Séquence II / Groupement de textes N°2
1re STMG – Lycée Melkior

Objet d'étude Écriture poétique et quête du sens, du Moyen Age à nos jours
Problématique Comment les poètes appréhendent-ils la fuite du temps ?
Objectifs de connaissances
le lyrisme
l'élégie
le romantisme
les mouvements poétiques du XIXe siècle
Lectures analytiques
1) Lamartine, « Le Lac »
2) Verlaine, « Chanson d'automne »
3) Apollinaire, « Le Pont Mirabeau »
Texte complémentaire Ronsard, "Quand vous serez bien vieille"
Outils d'analyse littéraire Versification et vocabulaire de la poésie
Activités de classe
Mémorisation des strophes 6, 7, 8 et 9 : le chant d'Elvire, "Le Lac"

Question de corpus : Jean de Léry, Histoire d'un voyage fait en la terre du Brésil ; Voltaire, L'Ingénu ; Jean-Christophe Rufin, Rouge Brésil.

Commentaire de Rouge Brésil.

Séquence 2 Comment les poètes traduisent la fuite du temps, : LA3 : "Le Pont Mirabeau"

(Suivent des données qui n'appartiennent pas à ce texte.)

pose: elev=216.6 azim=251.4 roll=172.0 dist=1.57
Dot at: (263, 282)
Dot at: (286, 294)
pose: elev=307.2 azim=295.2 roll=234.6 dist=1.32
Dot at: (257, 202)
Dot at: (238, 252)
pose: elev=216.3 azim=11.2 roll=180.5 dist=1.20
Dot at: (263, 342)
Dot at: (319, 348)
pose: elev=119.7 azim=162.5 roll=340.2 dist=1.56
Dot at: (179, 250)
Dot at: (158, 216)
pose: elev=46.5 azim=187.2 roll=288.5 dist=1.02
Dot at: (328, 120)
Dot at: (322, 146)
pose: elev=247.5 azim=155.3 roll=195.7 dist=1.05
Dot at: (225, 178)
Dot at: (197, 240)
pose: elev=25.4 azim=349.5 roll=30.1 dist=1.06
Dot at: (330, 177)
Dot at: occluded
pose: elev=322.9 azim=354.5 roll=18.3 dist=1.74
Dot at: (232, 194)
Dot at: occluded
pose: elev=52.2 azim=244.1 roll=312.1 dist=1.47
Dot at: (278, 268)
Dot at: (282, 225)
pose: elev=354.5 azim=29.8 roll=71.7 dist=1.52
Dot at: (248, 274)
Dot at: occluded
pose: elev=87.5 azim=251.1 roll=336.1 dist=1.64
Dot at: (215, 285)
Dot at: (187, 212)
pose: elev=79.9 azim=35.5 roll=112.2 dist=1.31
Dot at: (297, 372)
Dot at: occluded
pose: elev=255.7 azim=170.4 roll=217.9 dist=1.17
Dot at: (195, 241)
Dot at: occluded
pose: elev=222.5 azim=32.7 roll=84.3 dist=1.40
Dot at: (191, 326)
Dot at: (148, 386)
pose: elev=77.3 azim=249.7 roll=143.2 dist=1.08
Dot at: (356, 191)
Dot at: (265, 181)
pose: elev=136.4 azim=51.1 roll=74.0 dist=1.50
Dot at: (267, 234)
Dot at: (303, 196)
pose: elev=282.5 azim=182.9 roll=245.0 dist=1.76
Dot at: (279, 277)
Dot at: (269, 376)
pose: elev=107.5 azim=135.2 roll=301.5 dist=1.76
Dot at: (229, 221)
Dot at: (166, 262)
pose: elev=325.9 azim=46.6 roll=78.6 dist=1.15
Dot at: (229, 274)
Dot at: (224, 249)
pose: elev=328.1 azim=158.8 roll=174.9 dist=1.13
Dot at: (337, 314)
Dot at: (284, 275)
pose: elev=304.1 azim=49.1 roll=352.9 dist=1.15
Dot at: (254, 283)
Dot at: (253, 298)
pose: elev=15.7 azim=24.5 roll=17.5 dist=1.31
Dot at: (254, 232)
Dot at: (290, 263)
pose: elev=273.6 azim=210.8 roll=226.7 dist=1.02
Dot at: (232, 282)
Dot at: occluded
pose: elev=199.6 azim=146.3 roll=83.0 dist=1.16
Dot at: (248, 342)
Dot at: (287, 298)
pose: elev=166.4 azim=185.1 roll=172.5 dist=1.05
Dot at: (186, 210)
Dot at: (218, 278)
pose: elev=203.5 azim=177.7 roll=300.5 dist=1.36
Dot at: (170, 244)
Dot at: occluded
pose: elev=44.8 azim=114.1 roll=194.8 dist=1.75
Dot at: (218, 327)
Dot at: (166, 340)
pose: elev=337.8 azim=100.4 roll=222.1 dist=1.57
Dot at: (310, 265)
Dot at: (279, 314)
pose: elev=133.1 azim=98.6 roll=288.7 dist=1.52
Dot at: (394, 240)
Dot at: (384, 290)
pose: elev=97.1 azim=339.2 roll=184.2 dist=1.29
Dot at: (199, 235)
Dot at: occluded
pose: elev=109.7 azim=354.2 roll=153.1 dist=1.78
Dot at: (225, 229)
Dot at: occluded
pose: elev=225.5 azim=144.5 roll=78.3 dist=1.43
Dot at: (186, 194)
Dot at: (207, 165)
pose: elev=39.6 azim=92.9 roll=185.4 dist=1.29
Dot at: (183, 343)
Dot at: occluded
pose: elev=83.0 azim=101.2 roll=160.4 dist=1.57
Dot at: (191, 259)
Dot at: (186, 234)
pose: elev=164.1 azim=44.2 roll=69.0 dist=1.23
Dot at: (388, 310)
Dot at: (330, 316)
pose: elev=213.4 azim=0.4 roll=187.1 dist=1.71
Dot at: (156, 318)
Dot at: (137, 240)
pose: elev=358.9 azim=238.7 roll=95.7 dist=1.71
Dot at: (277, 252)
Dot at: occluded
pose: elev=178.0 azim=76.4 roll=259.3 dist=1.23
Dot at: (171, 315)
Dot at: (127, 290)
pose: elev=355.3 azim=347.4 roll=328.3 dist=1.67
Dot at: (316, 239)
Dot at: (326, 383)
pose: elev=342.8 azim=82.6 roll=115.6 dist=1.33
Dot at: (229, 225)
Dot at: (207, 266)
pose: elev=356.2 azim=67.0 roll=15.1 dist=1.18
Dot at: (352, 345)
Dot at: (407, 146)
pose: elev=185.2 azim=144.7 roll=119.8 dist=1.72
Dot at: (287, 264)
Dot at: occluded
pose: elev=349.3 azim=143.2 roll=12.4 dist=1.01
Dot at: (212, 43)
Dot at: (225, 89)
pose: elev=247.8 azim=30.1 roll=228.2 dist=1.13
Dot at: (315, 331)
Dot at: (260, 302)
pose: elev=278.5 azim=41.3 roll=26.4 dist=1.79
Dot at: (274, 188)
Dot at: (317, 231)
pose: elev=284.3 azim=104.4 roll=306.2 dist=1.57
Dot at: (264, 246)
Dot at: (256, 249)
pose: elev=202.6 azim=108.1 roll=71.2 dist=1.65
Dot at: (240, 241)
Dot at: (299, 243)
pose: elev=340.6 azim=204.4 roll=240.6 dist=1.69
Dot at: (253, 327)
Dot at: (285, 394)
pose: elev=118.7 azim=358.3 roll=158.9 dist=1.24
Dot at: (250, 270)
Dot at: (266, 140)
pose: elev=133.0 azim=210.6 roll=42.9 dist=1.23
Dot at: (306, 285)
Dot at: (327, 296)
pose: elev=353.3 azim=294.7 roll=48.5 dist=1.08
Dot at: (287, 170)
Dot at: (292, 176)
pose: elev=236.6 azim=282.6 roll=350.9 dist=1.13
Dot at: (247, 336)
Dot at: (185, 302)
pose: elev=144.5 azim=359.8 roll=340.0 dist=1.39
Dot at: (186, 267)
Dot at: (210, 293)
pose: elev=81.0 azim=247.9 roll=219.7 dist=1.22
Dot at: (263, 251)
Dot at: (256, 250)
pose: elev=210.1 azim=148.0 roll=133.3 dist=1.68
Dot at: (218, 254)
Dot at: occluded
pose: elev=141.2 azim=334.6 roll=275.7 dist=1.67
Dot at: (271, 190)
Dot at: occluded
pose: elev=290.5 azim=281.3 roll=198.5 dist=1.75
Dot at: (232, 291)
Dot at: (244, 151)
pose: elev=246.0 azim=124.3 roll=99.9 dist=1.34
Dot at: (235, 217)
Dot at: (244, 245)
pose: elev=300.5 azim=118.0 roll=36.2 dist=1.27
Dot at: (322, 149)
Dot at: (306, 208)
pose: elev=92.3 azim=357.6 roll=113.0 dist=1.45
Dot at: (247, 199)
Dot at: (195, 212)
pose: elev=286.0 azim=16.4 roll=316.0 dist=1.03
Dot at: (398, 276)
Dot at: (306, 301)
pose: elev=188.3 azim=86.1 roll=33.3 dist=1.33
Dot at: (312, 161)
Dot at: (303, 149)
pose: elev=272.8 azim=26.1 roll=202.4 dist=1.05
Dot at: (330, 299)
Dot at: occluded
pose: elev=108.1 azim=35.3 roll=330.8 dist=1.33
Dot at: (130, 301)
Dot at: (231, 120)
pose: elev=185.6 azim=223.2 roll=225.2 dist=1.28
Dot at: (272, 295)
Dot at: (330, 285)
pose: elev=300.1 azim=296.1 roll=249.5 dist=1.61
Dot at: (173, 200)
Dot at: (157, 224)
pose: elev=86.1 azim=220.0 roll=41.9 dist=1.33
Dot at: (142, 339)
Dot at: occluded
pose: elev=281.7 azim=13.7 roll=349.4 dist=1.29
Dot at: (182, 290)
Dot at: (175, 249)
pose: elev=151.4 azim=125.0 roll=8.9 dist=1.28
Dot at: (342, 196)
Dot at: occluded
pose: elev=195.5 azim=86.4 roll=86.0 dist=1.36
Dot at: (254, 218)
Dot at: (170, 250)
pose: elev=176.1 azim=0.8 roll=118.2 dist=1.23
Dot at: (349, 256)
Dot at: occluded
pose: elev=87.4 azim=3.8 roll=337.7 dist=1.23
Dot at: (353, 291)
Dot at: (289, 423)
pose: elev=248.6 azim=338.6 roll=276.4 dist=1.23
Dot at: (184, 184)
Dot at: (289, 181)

Guillaume Apollinaire, Alcool (1913), 
« Le Pont Mirabeau »



Sous le pont Mirabeau coule la Seine

       Et nos amours


   Faut-il qu'il m'en souvienne


La joie venait toujours après la peine




       Vienne la nuit sonne l'heure


       Les jours s'en vont je demeure




Les mains dans les mains restons face à face


       Tandis que sous


   Le pont de nos bras passe


Des éternels regards l'onde si lasse




       Vienne la nuit sonne l'heure


       Les jours s'en vont je demeure




L'amour s'en va comme cette eau courante


       L'amour s'en va


   Comme la vie est lente


Et comme l'Espérance est violente




       Vienne la nuit sonne l'heure


       Les jours s'en vont je demeure




Passent les jours et passent les semaines


       Ni temps passé


   Ni les amours reviennent


Sous le pont Mirabeau coule la Seine




       Vienne la nuit sonne l'heure


       Les jours s'en vont je demeure




----------------------------------------------------------------------------------


Introduction :

    De 1870 à la 1re guerre mondiale, l'Europe connait une période de renouveau intense par le biais de la révolution technologique et industrielle. Ainsi en architecture, de nouveaux bâtiments apparaissent utilisant de nouveaux matériaux comme l'acier. Comme les Impressionnistes qui firent entrer la modernité dans leur peinture, Apollinaire se fait le chantre de la modernité. Le pont Mirabeau date seulement de 1896 et déjà il pénètre la poésie. Mais Apollinaire est aussi un avantgardiste pour la forme ainsi l'absence de ponctuation. Ce poème est composé de quatre quatrains alternant avec un distique qui forme un refrain. Le tout est un poème hétérométrique de 24 vers, comme les 24 heures de la journée. C'est un poème qui oscille entre le monde ancien par son thème plutôt classique de la fuite du temps (c'est l'image d'Héraclite !) réunie à la fin des amours et une forme poétique étonnante. 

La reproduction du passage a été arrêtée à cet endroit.